General information about Swiss cheese
From grass to cheese
One cow will eat approx. 50 - 70 kilos of grass and give around 251 litres of milk each day. Some animals produce even more than this. 10 - 12 litres of milk are needed to make one kilo of cheese. This means that one cow can "produce" approx. 2 kilos of cheese per day and will continue to do that for an average of 40 weeks a year.
Food safety and cheese quality
The Swiss food laws and the corresponding industry regulations oblige dairy producers, cheese manufacturers and cheese trading companies to introduce specific safety measures designed to guarantee food safety in their operations. In order to maintain the naturalness and purity of Swiss cream cheeses, soft cheeses, semi-hard and hard cheeses strict quality controls are carried out in accordance with EU guidelines.

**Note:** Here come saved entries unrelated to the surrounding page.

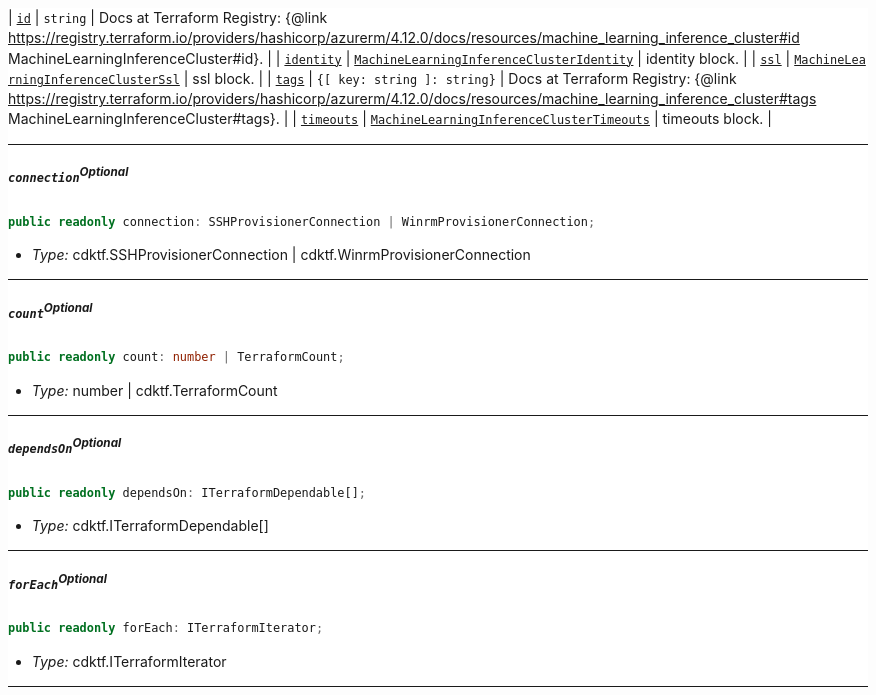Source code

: | <code><a href="#@cdktf/provider-azurerm.machineLearningInferenceCluster.MachineLearningInferenceClusterConfig.property.id">id</a></code> | <code>string</code> | Docs at Terraform Registry: {@link https://registry.terraform.io/providers/hashicorp/azurerm/4.12.0/docs/resources/machine_learning_inference_cluster#id MachineLearningInferenceCluster#id}. |
| <code><a href="#@cdktf/provider-azurerm.machineLearningInferenceCluster.MachineLearningInferenceClusterConfig.property.identity">identity</a></code> | <code><a href="#@cdktf/provider-azurerm.machineLearningInferenceCluster.MachineLearningInferenceClusterIdentity">MachineLearningInferenceClusterIdentity</a></code> | identity block. |
| <code><a href="#@cdktf/provider-azurerm.machineLearningInferenceCluster.MachineLearningInferenceClusterConfig.property.ssl">ssl</a></code> | <code><a href="#@cdktf/provider-azurerm.machineLearningInferenceCluster.MachineLearningInferenceClusterSsl">MachineLearningInferenceClusterSsl</a></code> | ssl block. |
| <code><a href="#@cdktf/provider-azurerm.machineLearningInferenceCluster.MachineLearningInferenceClusterConfig.property.tags">tags</a></code> | <code>{[ key: string ]: string}</code> | Docs at Terraform Registry: {@link https://registry.terraform.io/providers/hashicorp/azurerm/4.12.0/docs/resources/machine_learning_inference_cluster#tags MachineLearningInferenceCluster#tags}. |
| <code><a href="#@cdktf/provider-azurerm.machineLearningInferenceCluster.MachineLearningInferenceClusterConfig.property.timeouts">timeouts</a></code> | <code><a href="#@cdktf/provider-azurerm.machineLearningInferenceCluster.MachineLearningInferenceClusterTimeouts">MachineLearningInferenceClusterTimeouts</a></code> | timeouts block. |

---

##### `connection`<sup>Optional</sup> <a name="connection" id="@cdktf/provider-azurerm.machineLearningInferenceCluster.MachineLearningInferenceClusterConfig.property.connection"></a>

```typescript
public readonly connection: SSHProvisionerConnection | WinrmProvisionerConnection;
```

- *Type:* cdktf.SSHProvisionerConnection | cdktf.WinrmProvisionerConnection

---

##### `count`<sup>Optional</sup> <a name="count" id="@cdktf/provider-azurerm.machineLearningInferenceCluster.MachineLearningInferenceClusterConfig.property.count"></a>

```typescript
public readonly count: number | TerraformCount;
```

- *Type:* number | cdktf.TerraformCount

---

##### `dependsOn`<sup>Optional</sup> <a name="dependsOn" id="@cdktf/provider-azurerm.machineLearningInferenceCluster.MachineLearningInferenceClusterConfig.property.dependsOn"></a>

```typescript
public readonly dependsOn: ITerraformDependable[];
```

- *Type:* cdktf.ITerraformDependable[]

---

##### `forEach`<sup>Optional</sup> <a name="forEach" id="@cdktf/provider-azurerm.machineLearningInferenceCluster.MachineLearningInferenceClusterConfig.property.forEach"></a>

```typescript
public readonly forEach: ITerraformIterator;
```

- *Type:* cdktf.ITerraformIterator

---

Cheese as part of a healthy diet
Cheese is one of our most nutritious staple foods, along with milk and other dairy products. It contains a lot of high value protein, easily digestible fat and numerous vitamins and minerals. Cheese is particularly important as a source of calcium.
No other food delivers as much of this particular mineral, which is so crucial for healthy bones and teeth. Just 40 g of semi-hard cheese or 50 g of soft cheese delivers around a quarter of an adult's daily calcium requirements.
How should cheese be stored?
When pieces of cheese are well wrapped they can be kept fresh in the refrigerator for a long time. One good solution is to wrap each piece of cheese in foil or cling film and place it in a well sealed plastic container. Vacuum packed cheese can be kept in this way once the original packaging has been opened.
Soft cheese is normally kept in the fridge in its original packaging. To see how ripe it is, simply press your finger gently into the middle of the cheese. In its early stages it will still be quite firm but as it ripens it will become soft and runny. Storing the cheese at room temperature will speed up the ripening process.
In order to allow the cheese to develop its full aroma it should be taken out of the fridge approx. 1 hour before serving (except in the case of cream cheese). However, the cheese should only be unwrapped just before it is due to be eaten so that it does not dry out.
"WFF" and "F/DM"
The main factor in classifying the hardness of a cheese is its water content. The more water contained in a cheese, the softer it will be. Conversely, the more dry matter there is in a cheese, the harder its consistency. The dry matter is comprised of fat, protein, lactic acids and various salts, vitamins and enzymes.
In order to classify a cheese in the correct category for international trading purposes, a water fat free (WFF) analysis is done, which measures how much water the fat free matter of the cheese contains.
Water evaporates as the cheese is stored. The fat content is therefore not related to 100 g cheese but to the percentage of fat in the dry matter (F/DM).